Ce fut le premier mort. Son premier mort. Et pour cela, il doit payer. "

Il y eu une inspiration, un sifflement, une détonation, un hurlement. Ralph n'avait en aucun cas été détendu par le récit idéalisé et fondamentalement grotesque qu'on venait de lui narrer. Mais lorsqu'il reçu le premier coup, lancé sans aucun ménagement par son bourreau probablement compatissant envers sa propre histoire, la douleur supplanta toutes ses craintes. Le choc l'avait fait brutalement sursauté, son corps tout entier se plaquant de lui même contre la parois du mur contre lequel il était tourné. L'impact avait été violent, et bien au delà du fait qu'il allait probablement avoir un hématome là où le cuir avait claqué, la seconde qui suivit ne lui laissait plus aucun doute quand au fait qu'il devait avoir eu la peau arrachée sous le coup. Une terrible sensation d'élancement se propagea jusque dans ses tripes. Puis ce fut au tour de la brûlure de lui torturer l'esprit : il avait l'impression maintenant qu'un fer chauffé à blanc était délicatement posé le long de cette interminable plaie lui traversant l'horizon du dos. Une impression renforcée par le sang chaud ne tardant pas à couler, chaque goûte brûlant un peu plus le trait de chair à vif. Secoué de spasmes douloureux, grognant, gémissant, ronflant face à l'horrible sensation d’échauffement, de tiraillement, de torsion, de décharge, seuls qualificatifs lui venant à l'esprit en l'instant, Ralph secoua la tête, agita ses liens, sa respiration se faisant plus forte et irrégulière que tantôt. Ses pensées occupées à affronter la douleur s'apaisèrent un peu, si bien qu'il put après d'interminables secondes se concentrer, enfin, sur le récit qui avait continué pendant sa lutte contre lui-même. A peine eut-il le temps de capter quelques mots qu'un second coup s'abattit, repassant par endroit sur le premier, lui arrachant à nouveau un hurlement déchirant, le forçant à nouveau à se débattre contre son corps tout entier transit de froid et de douleur.

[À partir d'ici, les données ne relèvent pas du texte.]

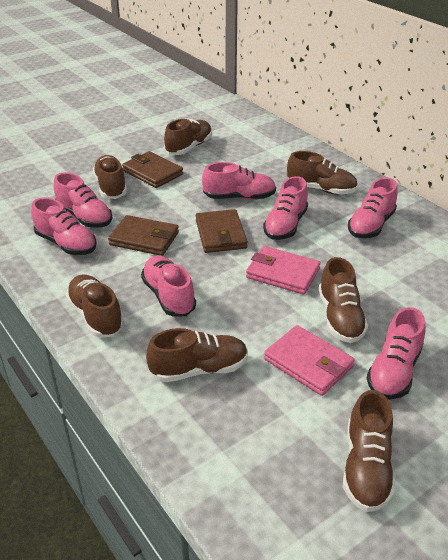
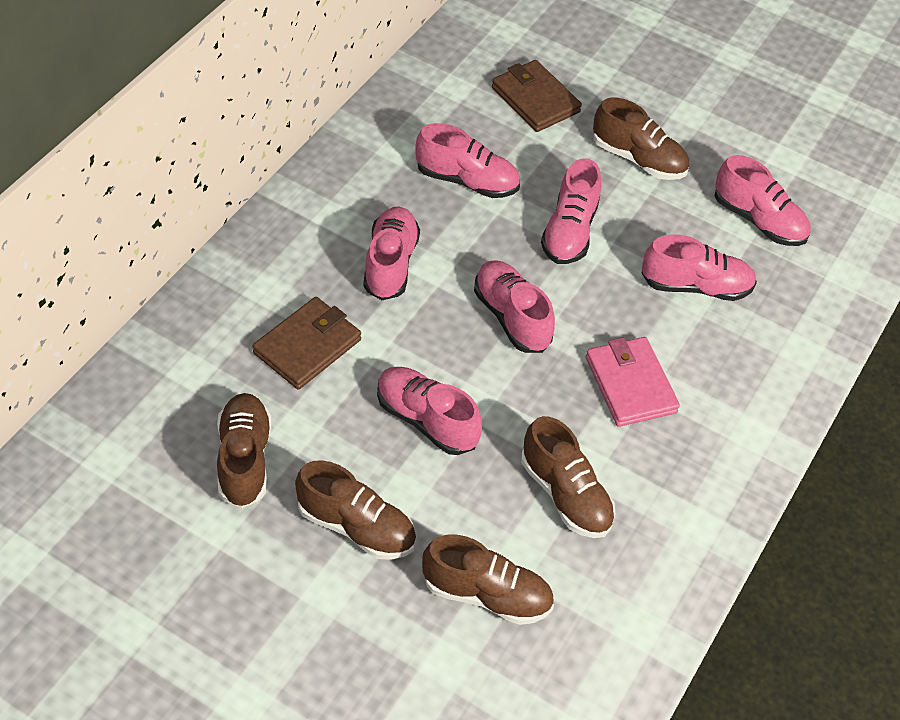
brown shoe: [66,274,124,338] [93,155,127,199] [146,328,248,382] [164,118,212,155] [287,151,358,195] [319,257,368,343] [343,390,395,512] = 7 -> [217,393,272,508] [295,460,416,560] [422,535,554,625] [521,416,615,538] [593,97,689,180] = 5
brown wallet: [108,215,179,256] [122,151,183,188] [196,209,248,253] = 3 -> [253,297,361,389] [492,60,582,132] = 2
pink wallet: [246,246,321,295] [264,325,355,396] = 2 -> [586,337,680,427] = 1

Ralph ne pouvait pas suivre le récit censé être le symbole de son expiation, et par la même occasion une grande partie du message délivré à Arès. Il ne pouvait pas se concentrer, happé dans un cercle vicieux continu : il y avait d'abord cette inspiration, seul chose que captait son oreille, puis cet enchevêtrement de sensations toujours plus fortes, toujours plus paralysantes, toujours plus vives. Bientôt, ses jambes tremblèrent, et il se sut en état de choc. Ne pouvant soutenir son propre poids, il baissa les yeux vers le sol, et une lueur lucide lui fit remarquer que ses chaussures étaient éclaboussées du sang qui perlait en minces filets le long de son pantalon. Une forte nausée, qu'il réprima, lui monta lentement au nez à mesure que giclait l'épais liquide rouge tantôt le long de ses côtes, tantôt aux extrémités de ses épaules affaissées.

Combien de coups avait-il essuyé ? 
Il l'ignorait. 
Quels morts le fouet lui avait fait payé jusque là ? 
Il l'ignorait.
Quand son calvaire allait prendre fin ? 
Il l'ignorait.

Mais l'espace d'un instant, la pensée qu'il serait mieux mort lui effleura l'esprit.